• [Extracted material]:
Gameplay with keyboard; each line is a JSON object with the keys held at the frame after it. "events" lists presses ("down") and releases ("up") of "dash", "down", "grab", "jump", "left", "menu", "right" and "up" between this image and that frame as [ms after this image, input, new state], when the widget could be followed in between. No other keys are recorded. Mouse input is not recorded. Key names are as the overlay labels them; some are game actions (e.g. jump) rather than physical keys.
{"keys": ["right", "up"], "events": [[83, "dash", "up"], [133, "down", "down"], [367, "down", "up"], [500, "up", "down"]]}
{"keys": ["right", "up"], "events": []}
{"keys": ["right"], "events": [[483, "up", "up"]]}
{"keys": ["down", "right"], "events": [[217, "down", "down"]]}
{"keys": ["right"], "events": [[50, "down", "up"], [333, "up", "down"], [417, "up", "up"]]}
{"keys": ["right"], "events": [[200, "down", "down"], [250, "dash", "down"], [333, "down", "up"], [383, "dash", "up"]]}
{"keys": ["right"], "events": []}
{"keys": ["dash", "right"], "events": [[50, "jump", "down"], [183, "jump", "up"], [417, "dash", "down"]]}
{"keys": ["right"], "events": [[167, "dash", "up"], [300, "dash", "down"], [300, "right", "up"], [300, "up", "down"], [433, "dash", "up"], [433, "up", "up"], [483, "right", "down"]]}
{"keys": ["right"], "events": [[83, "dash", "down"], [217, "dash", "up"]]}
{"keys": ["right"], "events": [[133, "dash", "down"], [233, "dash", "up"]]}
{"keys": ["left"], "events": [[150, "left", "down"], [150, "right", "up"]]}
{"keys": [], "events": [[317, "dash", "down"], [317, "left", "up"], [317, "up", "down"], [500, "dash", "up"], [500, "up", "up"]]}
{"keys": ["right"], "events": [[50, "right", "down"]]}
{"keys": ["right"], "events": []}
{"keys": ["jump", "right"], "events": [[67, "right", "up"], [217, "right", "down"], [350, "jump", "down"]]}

• [What to produce]: The answer must reproduce all of the entries exactly.

• [Response for this exercise]:
Gameplay with keyboard; each line is a JSON object with the keys held at the frame after it. "events" lists presses ("down") and releases ("up") of "dash", "down", "grab", "jump", "left", "menu", "right" and "up" between this image and that frame as [ms after this image, input, new state], when the widget could be followed in between. No other keys are recorded. Mouse input is not recorded. Key names are as the overlay labels them; some are game actions (e.g. jump) rather than physical keys.
{"keys": ["right", "up"], "events": [[83, "dash", "up"], [133, "down", "down"], [367, "down", "up"], [500, "up", "down"]]}
{"keys": ["right", "up"], "events": []}
{"keys": ["right"], "events": [[483, "up", "up"]]}
{"keys": ["down", "right"], "events": [[217, "down", "down"]]}
{"keys": ["right"], "events": [[50, "down", "up"], [333, "up", "down"], [417, "up", "up"]]}
{"keys": ["right"], "events": [[200, "down", "down"], [250, "dash", "down"], [333, "down", "up"], [383, "dash", "up"]]}
{"keys": ["right"], "events": []}
{"keys": ["dash", "right"], "events": [[50, "jump", "down"], [183, "jump", "up"], [417, "dash", "down"]]}
{"keys": ["right"], "events": [[167, "dash", "up"], [300, "dash", "down"], [300, "right", "up"], [300, "up", "down"], [433, "dash", "up"], [433, "up", "up"], [483, "right", "down"]]}
{"keys": ["right"], "events": [[83, "dash", "down"], [217, "dash", "up"]]}
{"keys": ["right"], "events": [[133, "dash", "down"], [233, "dash", "up"]]}
{"keys": ["left"], "events": [[150, "left", "down"], [150, "right", "up"]]}
{"keys": [], "events": [[317, "dash", "down"], [317, "left", "up"], [317, "up", "down"], [500, "dash", "up"], [500, "up", "up"]]}
{"keys": ["right"], "events": [[50, "right", "down"]]}
{"keys": ["right"], "events": []}
{"keys": ["jump", "right"], "events": [[67, "right", "up"], [217, "right", "down"], [350, "jump", "down"]]}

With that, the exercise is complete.